SOURCE MATERIAL:

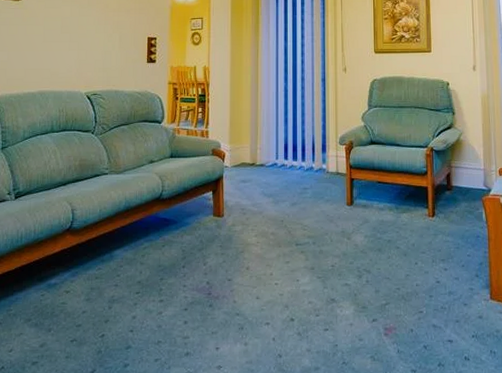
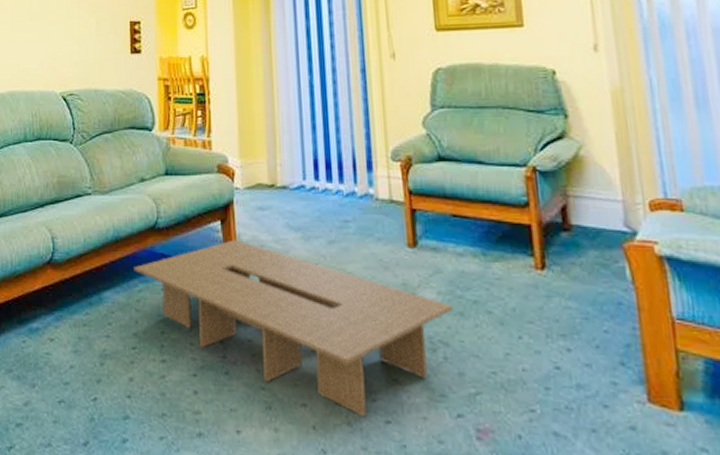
coffee table: none [141,205,374,327] -> present [134,240,453,417]

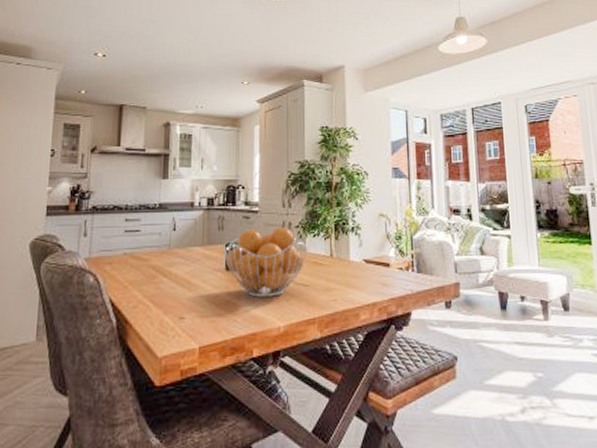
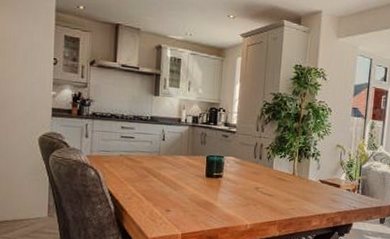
fruit basket: present [224,227,309,297] -> none [205,146,276,202]

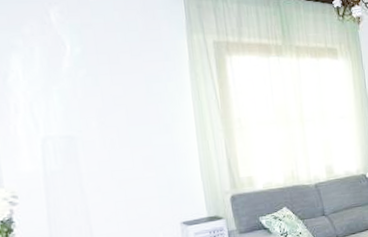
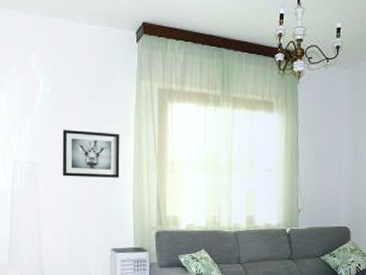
wall art: none [102,93,181,149] -> present [62,129,120,178]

WHAT THIS TASK INVOLVES: Repeat every line above exactly, minus the pictures.

EXERCISE OUTPUT:
coffee table: none [141,205,374,327] -> present [134,240,453,417]

fruit basket: present [224,227,309,297] -> none [205,146,276,202]

wall art: none [102,93,181,149] -> present [62,129,120,178]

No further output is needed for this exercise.